China: Support for the 3rd Child, What Is the Reality?


Demography in China, what is the reality of birth rate support?

The support for birth rate, including for a third child, announced in 2021 by the Chinese Politburo, has not yet produced any real effect on demography.

The National Statistics Bureau has announced a drop in the population, the first in 60 years. At that time, a devastating famine, which started in 1959, had caused some 36 million deaths, according to a book by Yang Jisheng, the historical journalist.

The current drop announced is of 850,000 inhabitants. Projections indicate that India is set to become the most populated nation in the world from this year.

The UN, in its projections for 2019 predicted a peak in birth rate for China around 2031. However, the rate of fertility has continued to fall and has established at 1.15 in 2021. The scenario of a demographic winter for China seems to be confirmed. The economic and social impacts are expected to be far-reaching: equilibrium between the active and retired populations, pressure on the care for the aged, decrease in economic productivity, weight of China in the geopolitical arena etc.

Certain media describe this drop as “paradoxical”. The relaxing followed by the official ending of the brutal single child policy dates back several years. However, the factors listed to explain the low level of fertility are jointly cultural, social and economic, and cannot be countered by mere incitation by the public authorities. Rise in the cost of living, inadequate housing, habit of small families, pregnancies deferred to a later date, more women taking higher education, but also a reduction in the desire to raise children according to surveys of young Chinese. He Yafu, a Chinese demographer, noted in an article in Le Monde “The reduction in the number of women of childbearing age, has reduced by 5 million per year between 2016 and 2021“. The aging of the population is a self-sustaining phenomenon.

Birth rate in France

In France, where the current debate on the pensions system has a demographic aspect, the Budget Minister recently stated in the press that “birth rate support is not at all a taboo subject for the government.”

But more than a birth rate policy, the stake is a culture where the welcoming of a child, from the very outset of pregnancy, is sustained and valued. This is a challenge in many nations, quite apart from the Chinese case.

The policy of the single child in China and its consequences

The policy of the single child, introduced by Deng Xiaoping in 1980, was relaxed in 2013, with no resulting increase in the rate of births: of the 11 million couples potentially concerned by this reform, a mere 620,000 asked for such authorisation. In 2015, the plenum of the Central Committee announced that all couples would be authorised to have two children from 1st January 2016. The Chinese approach therefore remained particularly administrative and coercive. The Chinese Health Minister established a report on the results of tens of years of control, estimating the number of abortions at 281 million between 1980 and 2010. A forced sterilisation policy had also been implemented.

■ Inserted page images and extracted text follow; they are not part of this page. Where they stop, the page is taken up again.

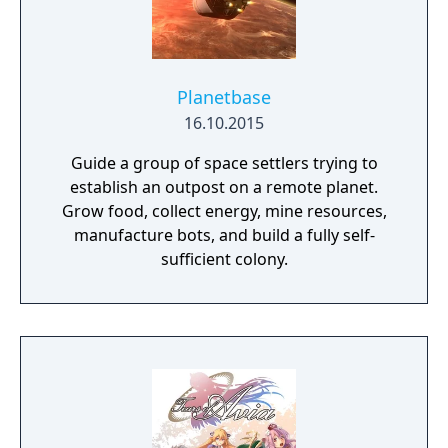
Planetbase
16.10.2015
Guide a group of space settlers trying to
establish an outpost on a remote planet.
Grow food, collect energy, mine resources,
manufacture bots, and build a fully self-
sufficient colony.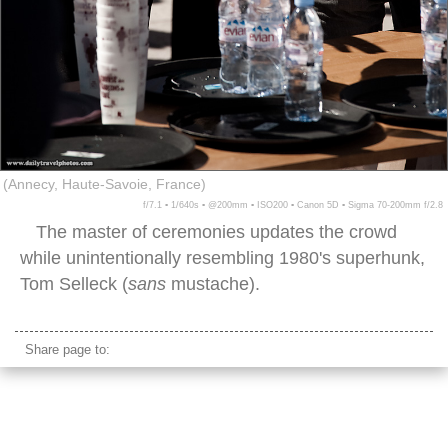
(Annecy, Haute-Savoie, France)
f/7.1 ▪ 1/640s ▪ @200mm ▪ ISO200 ▪ Canon 5D ▪ Sigma 70-200mm f/2.8
The master of ceremonies updates the crowd
while unintentionally resembling 1980's superhunk,
Tom Selleck (
sans
mustache).
Share page to: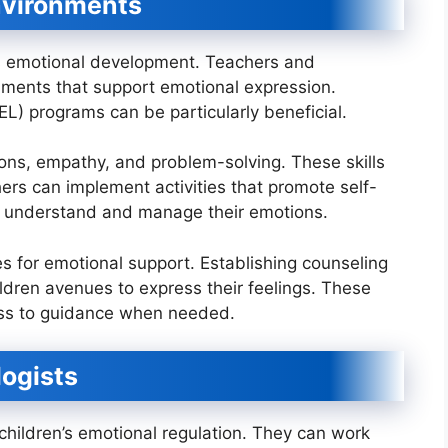
nvironments
en’s emotional development. Teachers and
nments that support emotional expression.
EL) programs can be particularly beneficial.
ns, empathy, and problem-solving. These skills
hers can implement activities that promote self-
n understand and manage their emotions.
es for emotional support. Establishing counseling
ildren avenues to express their feelings. These
ess to guidance when needed.
logists
 children’s emotional regulation. They can work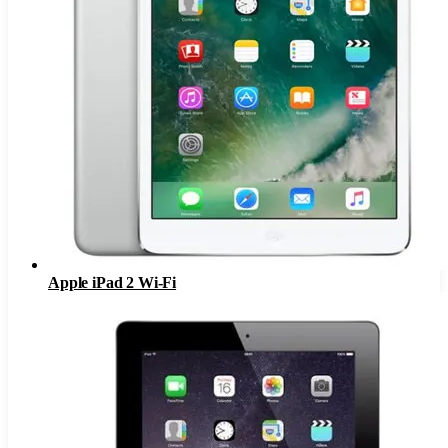
Apple iPad 2 Wi-Fi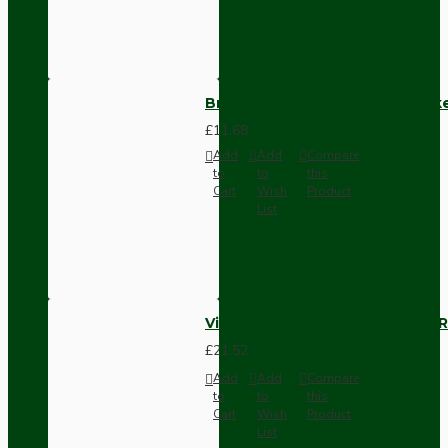
Brown Bakelite Switch or Soc
£11.68
Add
Add
Compare
to
to
this
Cart
Wish
Product
List
Vintage Bakelite Light Switch R
£21.52
Add
Add
Compare
to
to
this
Cart
Wish
Product
List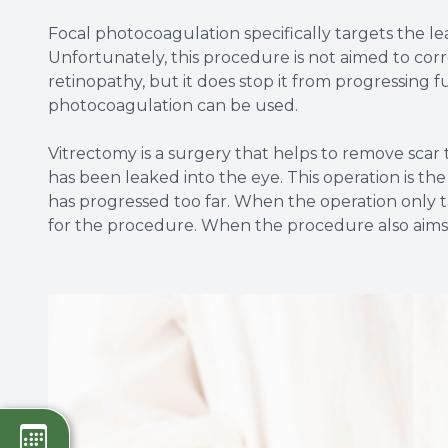
Focal photocoagulation specifically targets the le
Unfortunately, this procedure is not aimed to corre
retinopathy, but it does stop it from progressing 
photocoagulation can be used.
Vitrectomy is a surgery that helps to remove scar t
has been leaked into the eye. This operation is t
has progressed too far. When the operation only ta
for the procedure. When the procedure also aims to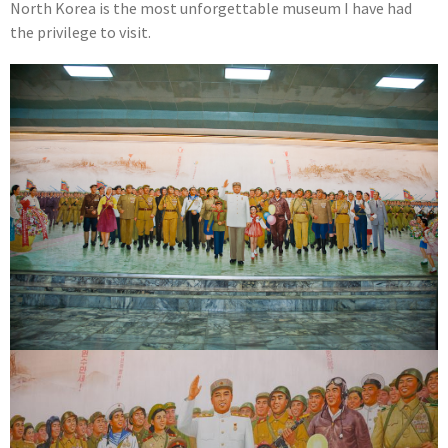
North Korea is the most unforgettable museum I have had
the privilege to visit.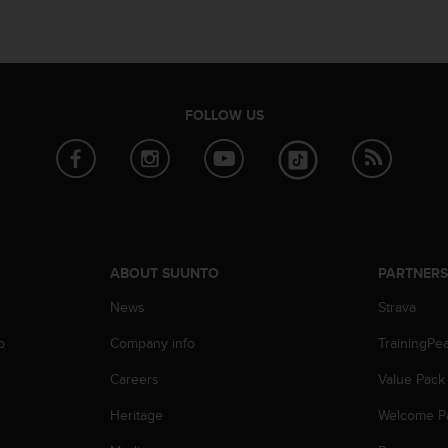
FOLLOW US
ABOUT SUUNTO
PARTNER
News
Strava
p
Company info
TrainingPe
Careers
Value Pack
Heritage
Welcome P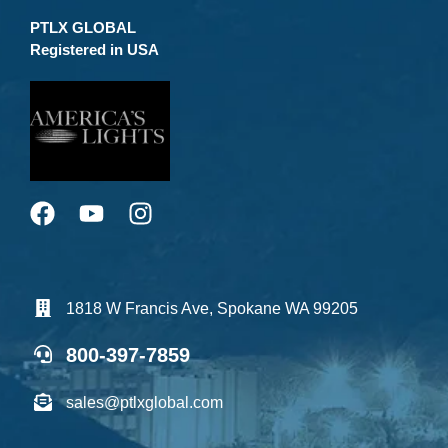
PTLX GLOBAL
Registered in USA
1818 W Francis Ave, Spokane WA 99205
800-397-7859
sales@ptlxglobal.com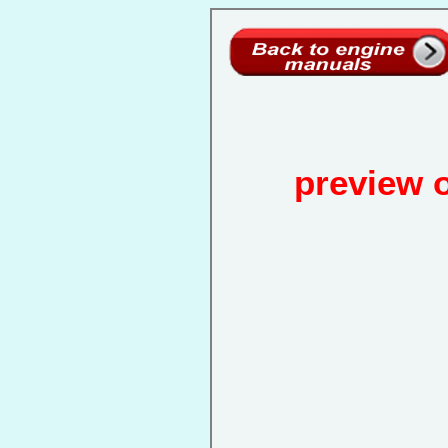
preview 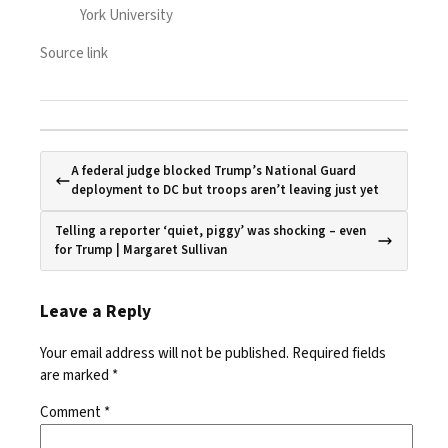
York University
Source link
A federal judge blocked Trump’s National Guard
deployment to DC but troops aren’t leaving just yet
Telling a reporter ‘quiet, piggy’ was shocking – even
for Trump | Margaret Sullivan
Leave a Reply
Your email address will not be published.
Required fields
are marked
*
Comment
*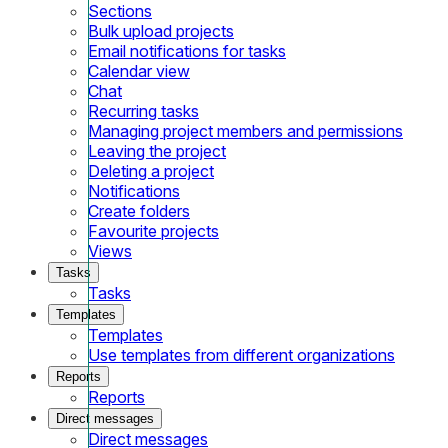
Sections
Bulk upload projects
Email notifications for tasks
Calendar view
Chat
Recurring tasks
Managing project members and permissions
Leaving the project
Deleting a project
Notifications
Create folders
Favourite projects
Views
Tasks
Tasks
Templates
Templates
Use templates from different organizations
Reports
Reports
Direct messages
Direct messages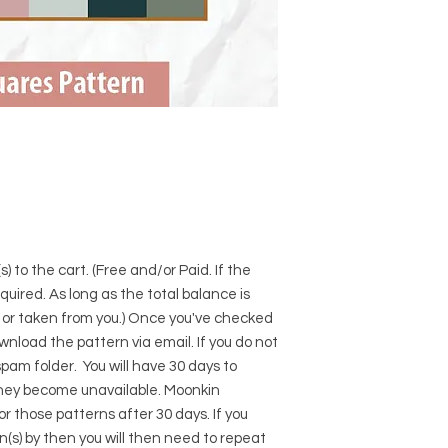
) to the cart. (Free and/or Paid. If the
required. As long as the total balance is
d or taken from you.) Once you've checked
download the pattern via email. If you do not
pam folder. You will have 30 days to
hey become unavailable. Moonkin
for those patterns after 30 days. If you
s) by then you will then need to repeat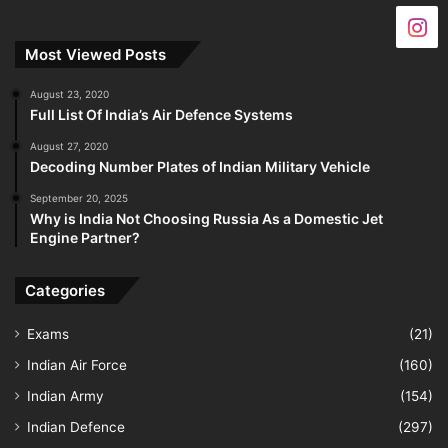
Most Viewed Posts
August 23, 2020
Full List Of India’s Air Defence Systems
August 27, 2020
Decoding Number Plates of Indian Military Vehicle
September 20, 2025
Why is India Not Choosing Russia As a Domestic Jet
Engine Partner?
Categories
Exams
(21)
Indian Air Force
(160)
Indian Army
(154)
Indian Defence
(297)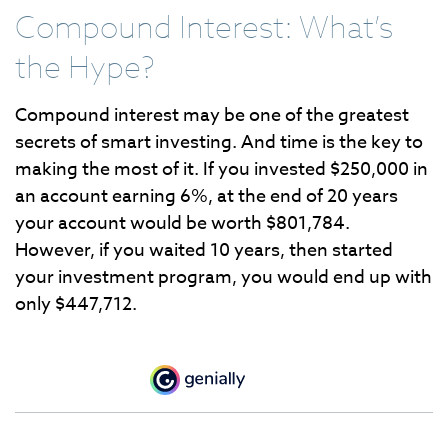
Compound Interest: What’s
the Hype?
Compound interest may be one of the greatest
secrets of smart investing. And time is the key to
making the most of it. If you invested $250,000 in
an account earning 6%, at the end of 20 years
your account would be worth $801,784.
However, if you waited 10 years, then started
your investment program, you would end up with
only $447,712.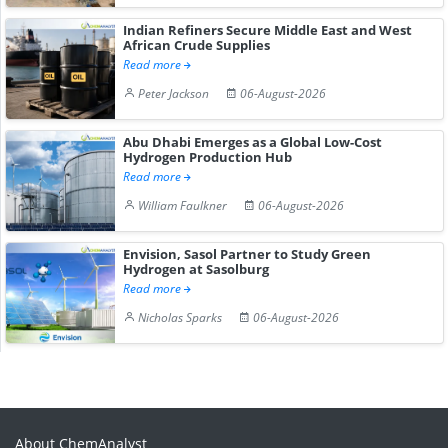
Indian Refiners Secure Middle East and West
African Crude Supplies
Read more
Peter Jackson
06-August-2026
Abu Dhabi Emerges as a Global Low-Cost
Hydrogen Production Hub
Read more
William Faulkner
06-August-2026
Envision, Sasol Partner to Study Green
Hydrogen at Sasolburg
Read more
Nicholas Sparks
06-August-2026
About ChemAnalyst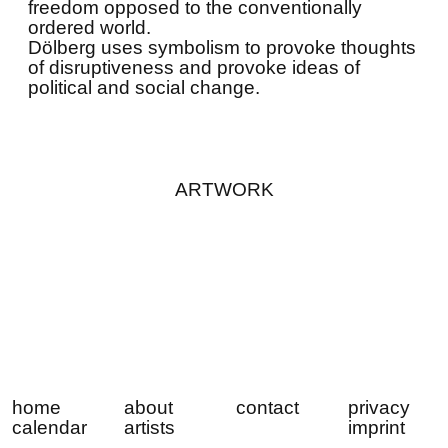
freedom opposed to the conventionally
ordered world.
Dölberg uses symbolism to provoke thoughts
of disruptiveness and provoke ideas of
political and social change.
ARTWORK
home
about
contact
privacy
calendar
artists
imprint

The impact of this demographic policy has had deep repercussions. The official announcement underlines the economic angle. In 2010, two active adults shared the burden of one economically dependent person (child or pensioner). Current projections show that in 2050, China will have some 250 million active workers less and each active worker will have to bear the burden of nearly one economically dependent person. A book published in 2017 by Isabelle Attane, a research worker at INED (French National Institute for Demographic Studies), already identified the risk in China of “becoming old before becoming rich.”

But the birth limitation policy also had many social effects, such as the imbalance of the Man/Woman ratio with 107 men for 100 women in 2015, whilst in France there are 92. This imbalance has detrimental effects in itself, such as the trafficking of women.

The first reactions in the media and the social networks seemed to indicate that this new voluntarist directive by the Chinese authorities would not necessarily achieve results. Many factors are listed: the absence of support for mothers, the cost of housing and education, the difficulty in trying to reconcile family and professional obligations for women, the reduction in marriages, the mentality inculcated by decades of birth limitation policies etc. An article in the New York Times mentioned the results of an on-line poll by the Xinhua agency on the question “Are you ready for the 3-child policy?”. Of the 22,000 replies, 20,000 chose the answer “I do not envisage it”. It does not appear that a new “baby boom” is likely in that context.

It is particularly astonishing to note the virtual absence of any international criticism of the coercive and highly liberticidal Chinese policy. The Chinese State has intervened excessively for decades in the private and intimate lives of the Chinese people, with no reaction by the international organisations responsible for human rights.